Des armes pour la résistance kurde !
Depuis près de trois semaines, les combattants des Unités de défense
du peuple – qui ne sont pas exclusivement kurdes – (YPG) et des femmes
(YPJ) résistent à l’offensive militaire des djihadistes de l’État
islamique (EI), avec des effectifs et un armement inférieurs, ils
défendent la ville de Kobané avec un courage et une détermination qui
forcent le respect.
Malheureusement, ces soutiens et renforts sont loin d’être
suffisants. L’assaut des djihadistes sur Kobané bénéficie en effet du
fait que la Turquie a verrouillé la frontière et déployé sa police et
son armée pour bloquer les renforts, les acheminements en armes et en
ressources humanitaires. Aujourd’hui, les djihadistes sont dans la
ville. C’est là le résultat tragique de la montée en puissance de
l’entité appelée EI, elle-même conséquence de l’effondrement du régime
irakien, provoqué par des années de discrimination des sunnites par un
gouvernement soutenu sans faille par Obama, des armes déversées
aveuglément en Syrie notamment par les états-Unis, mais aussi du soutien
apporté par les pétromonarchies du golfe Persique et la Turquie aux
divers mouvements armés de l’islam politique en Syrie comme en Irak.

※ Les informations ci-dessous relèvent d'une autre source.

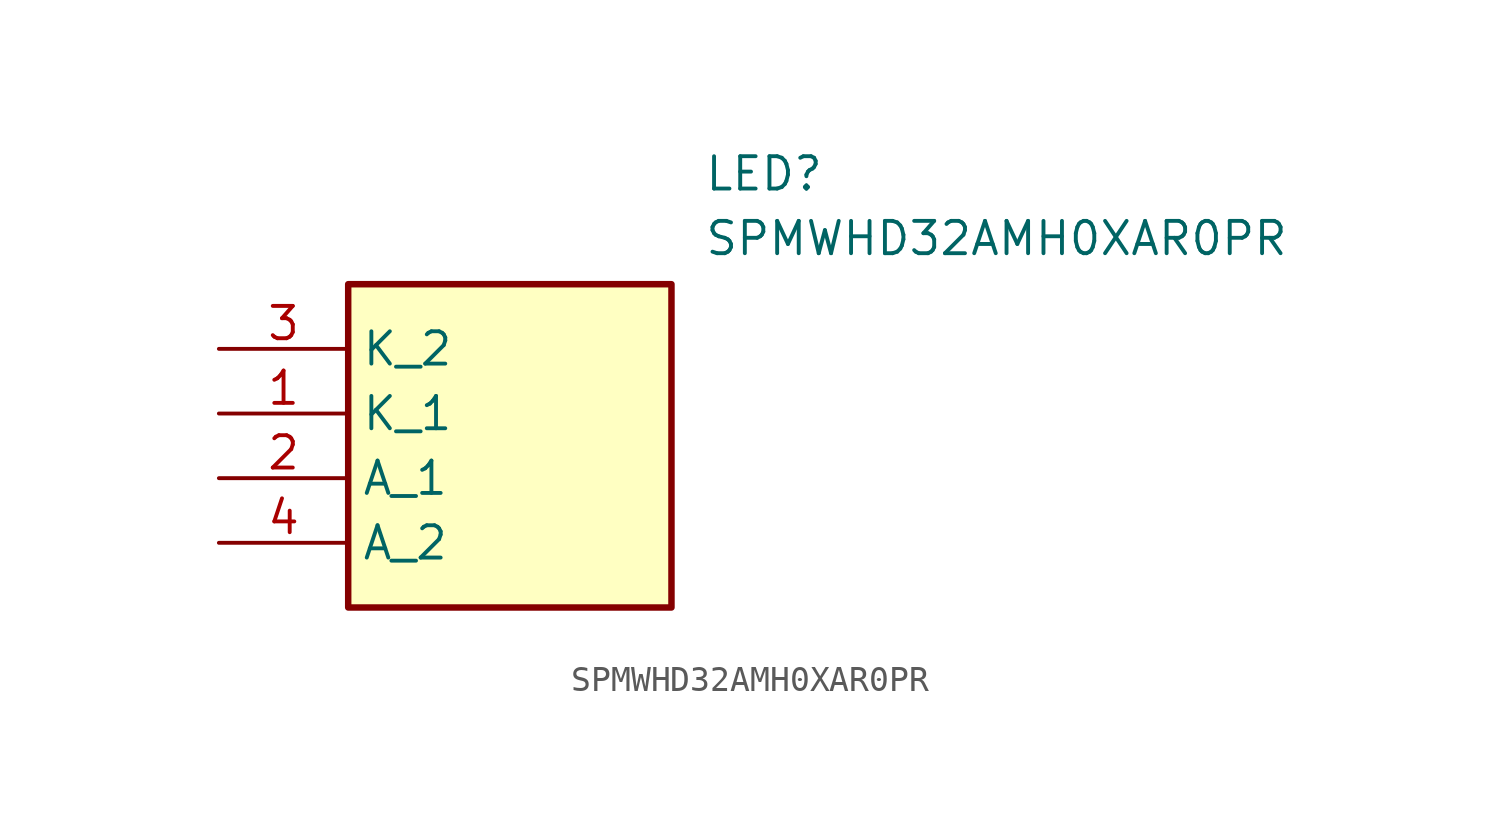
<source format=kicad_sym>
(kicad_symbol_lib
  (version 20211014)
  (generator SamacSys_ECAD_Model)
  (symbol "SPMWHD32AMH0XAR0PR"
    (property "Reference" "LED"
      (at 19.05 7.62 0)
      (effects (font (size 1.27 1.27)) (justify left top)))
    (property "Value" "SPMWHD32AMH0XAR0PR"
      (at 19.05 5.08 0)
      (effects (font (size 1.27 1.27)) (justify left top)))
    (rectangle
      (start 5.08 2.54)
      (end 17.78 -10.16)
      (stroke (width 0.254) (type default))
      (fill (type background)))
    (pin passive line
      (at 0 -2.54 0)
      (length 5.08)
      (name "K_1" (effects (font (size 1.27 1.27))))
      (number "1" (effects (font (size 1.27 1.27)))))
    (pin passive line
      (at 0 -5.08 0)
      (length 5.08)
      (name "A_1" (effects (font (size 1.27 1.27))))
      (number "2" (effects (font (size 1.27 1.27)))))
    (pin passive line
      (at 0 0 0)
      (length 5.08)
      (name "K_2" (effects (font (size 1.27 1.27))))
      (number "3" (effects (font (size 1.27 1.27)))))
    (pin passive line
      (at 0 -7.62 0)
      (length 5.08)
      (name "A_2" (effects (font (size 1.27 1.27))))
      (number "4" (effects (font (size 1.27 1.27)))))))
</source>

Sans compter le million de dollars que la vente du pétrole des puits
qu’il contrôle permet à l’EI d’encaisser chaque jour.
La Turquie, loin de venir en aide aux populations menacées par
l’avancée de l’EI, fait tout pour affaiblir ou liquider la résistance
kurde, qui à ses yeux risquerait de renforcer le poids des Kurdes dans
la région, des Kurdes à qui, chez elle, elle a toujours refusé
l’autonomie. Après s’être donné un cadre légal pour une intervention
terrestre visant « tous les groupes terroristes » présents en Syrie et
en Irak, elle conditionne désormais son entrée dans la coalition
internationale à la création d’une zone tampon sur le côté syrien de la
frontière, placée sous son autorité, prétexte à une occupation de fait
des trois cantons qui forment le Rojava. En soutenant cette proposition
que les Kurdes récusent, Hollande choisit, par pur opportunisme
géopolitique, la pire des solutions pour la résistance kurde.

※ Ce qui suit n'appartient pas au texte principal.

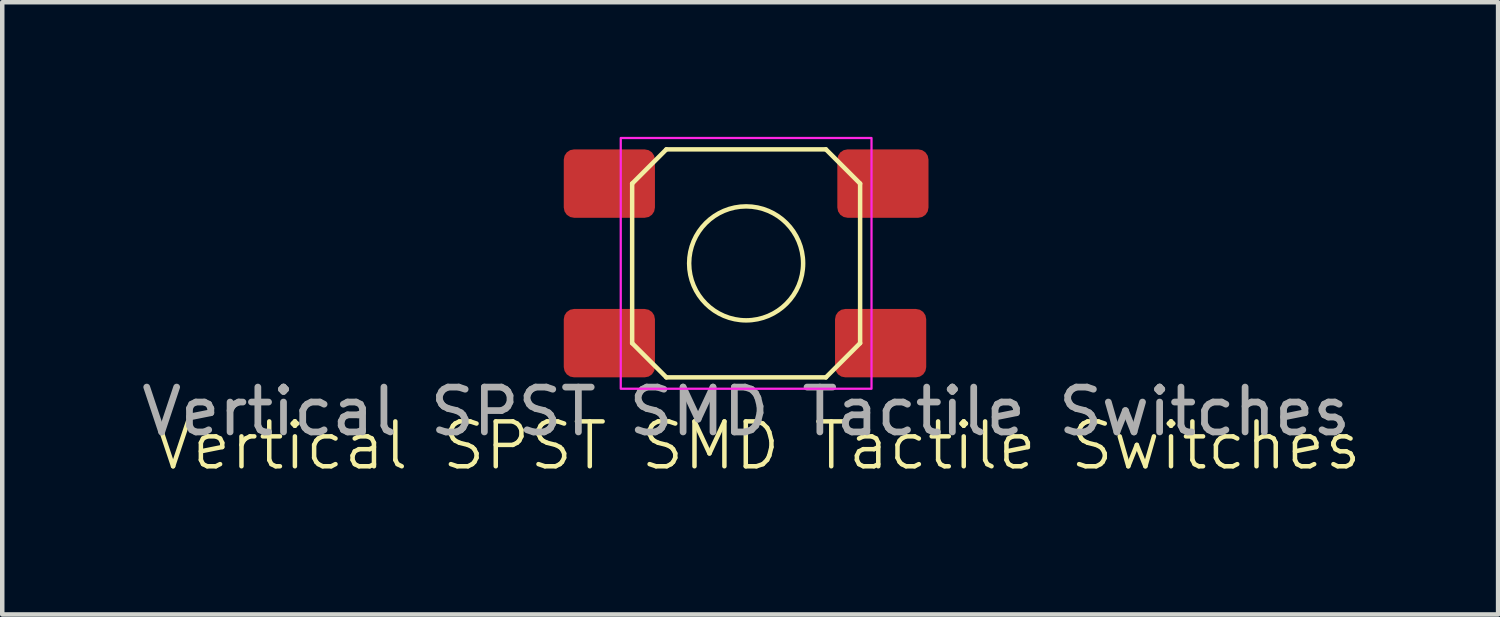
<source format=kicad_pcb>
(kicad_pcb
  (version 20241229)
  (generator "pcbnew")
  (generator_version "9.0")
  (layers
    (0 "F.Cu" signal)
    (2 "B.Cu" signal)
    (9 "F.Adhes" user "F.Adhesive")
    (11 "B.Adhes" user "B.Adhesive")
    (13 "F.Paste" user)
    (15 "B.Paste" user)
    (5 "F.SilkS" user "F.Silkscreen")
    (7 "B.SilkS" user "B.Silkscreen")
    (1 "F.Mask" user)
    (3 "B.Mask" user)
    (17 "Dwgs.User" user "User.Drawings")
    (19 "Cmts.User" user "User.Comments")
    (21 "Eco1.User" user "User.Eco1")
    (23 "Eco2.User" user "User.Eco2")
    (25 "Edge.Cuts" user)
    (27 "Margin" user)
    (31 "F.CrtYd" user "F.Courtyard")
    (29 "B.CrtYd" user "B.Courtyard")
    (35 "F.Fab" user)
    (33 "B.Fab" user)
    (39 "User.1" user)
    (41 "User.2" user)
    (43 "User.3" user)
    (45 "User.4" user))
  (footprint "Vertical SPST SMD Tactile Switches"
    (layer "F.Cu")
    (at 13.577 2.819)
    (property "Reference" "Vertical SPST SMD Tactile Switches" (at 0.254 4.064 0) (unlocked yes) (layer "F.SilkS") (effects (font (size 1 1) (thickness 0.1))))
    (attr smd)
    (fp_line (start -2.54 1.778) (end -2.54 -1.778) (stroke (width 0.1) (type default)) (layer "F.SilkS"))
    (fp_line (start -2.54 1.778) (end -1.778 2.54) (stroke (width 0.1) (type default)) (layer "F.SilkS"))
    (fp_line (start -1.778 -2.54) (end -2.54 -1.778) (stroke (width 0.1) (type default)) (layer "F.SilkS"))
    (fp_line (start -1.778 -2.54) (end 1.778 -2.54) (stroke (width 0.1) (type default)) (layer "F.SilkS"))
    (fp_line (start 1.778 2.54) (end -1.778 2.54) (stroke (width 0.1) (type default)) (layer "F.SilkS"))
    (fp_line (start 1.778 2.54) (end 2.54 1.778) (stroke (width 0.1) (type default)) (layer "F.SilkS"))
    (fp_line (start 2.54 -1.778) (end 1.778 -2.54) (stroke (width 0.1) (type default)) (layer "F.SilkS"))
    (fp_line (start 2.54 1.778) (end 2.54 -1.778) (stroke (width 0.1) (type default)) (layer "F.SilkS"))
    (fp_circle (center 0 0) (end 1.27 0) (stroke (width 0.1) (type default)) (fill no) (layer "F.SilkS"))
    (fp_rect (start -2.794 -2.794) (end 2.794 2.794) (stroke (width 0.05) (type default)) (fill no) (layer "F.CrtYd"))
    (fp_text user "${REFERENCE}" (at 0 3.302 0) (unlocked yes) (layer "F.Fab") (effects (font (size 1 1) (thickness 0.15))))
    (pad "1" smd roundrect (at -3.048 -1.778) (size 2.032 1.524) (layers "F.Cu" "F.Mask" "F.Paste") (roundrect_rratio 0.15))
    (pad "2" smd roundrect (at 3.048 -1.778) (size 2.032 1.524) (layers "F.Cu" "F.Mask" "F.Paste") (roundrect_rratio 0.15))
    (pad "3" smd roundrect (at -3.048 1.778) (size 2.032 1.524) (layers "F.Cu" "F.Mask" "F.Paste") (roundrect_rratio 0.15))
    (pad "4" smd roundrect (at 2.997 1.778) (size 2.032 1.524) (layers "F.Cu" "F.Mask" "F.Paste") (roundrect_rratio 0.15)))
  (gr_rect
    (start -3 -3)
    (end 30.334 10.643)
    (stroke (width 0.1) (type default))
    (fill no)
    (layer "Edge.Cuts")))
</source>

En effet, la coalition, qui prétend travailler à éliminer les
djihadistes, dirigée par les États-Unis et à laquelle l’État français
s’est rallié, ne peut ignorer que, pour vaincre l’EI, des frappes de
drones et de missiles ne peuvent suffire, qu’il faut absolument financer
et armer ceux qui se battent sur le terrain. À savoir, en l’occurrence,
les Kurdes. En Syrie comme en Irak, où au mois d’août dernier ils sont
intervenus pour sauver des milliers de Yézidis réfugiés dans les monts
de Sinjar, ce sont les mouvements révolutionnaires kurdes qui sont en
première ligne. Mais le problème, c’est qu’ils le font à leur manière :
loin de faire la moindre confiance aux États et aux régimes en place,
ils poussent et aident les populations de cette vaste région, kurdes et
autres, à se battre, à s’autodéfendre, à s’armer militairement et
politiquement, à compter d’abord sur leurs capacités de mobilisation
pour protéger leur territoire.
Cette invitation à l’autodétermination et à l’organisation autonome
contient un redoutable parfum de liberté, une menace de sécession et
d’insubordination, de rupture dans les relations de pouvoir établies
(clientélisme, corruption, patriarcat, obéissance à des systèmes de
croyances et de transcendances extra-sociales). Et c’est de cela que la
coalition arabo-occidentale ne veut pas.
Pour nous,
au contraire, cette « menace »-là, c’est notre espoir. L’espoir de voir
enfin sortir du chaos moyen-oriental une force susceptible de combattre à
la fois l’obscurantisme religieux et l’option militaire qui, depuis des
décennies, sont le lot des populations de la région. L’espoir de voir
renaître des mouvements de résistance aux pouvoirs établis, porteurs
d’émancipation. Déjà, l’offensive de l’EI à Kobané a provoqué une
formidable mobilisation des Kurdes en Turquie (violemment réprimée : 22
morts annoncés) et dans la diaspora : manifestations dans des villes
d’Europe, rassemblements de milliers de personnes sur la frontière,
infiltration de plusieurs centaines de volontaires pour défendre la
ville. De notre côté, nous pouvons et nous devons nous mobiliser pour
apporter un soutien clair à ces mouvements de résistance, en relayant
leurs revendications et en aidant à l’expression des forces
d’émancipation dont ils sont porteurs.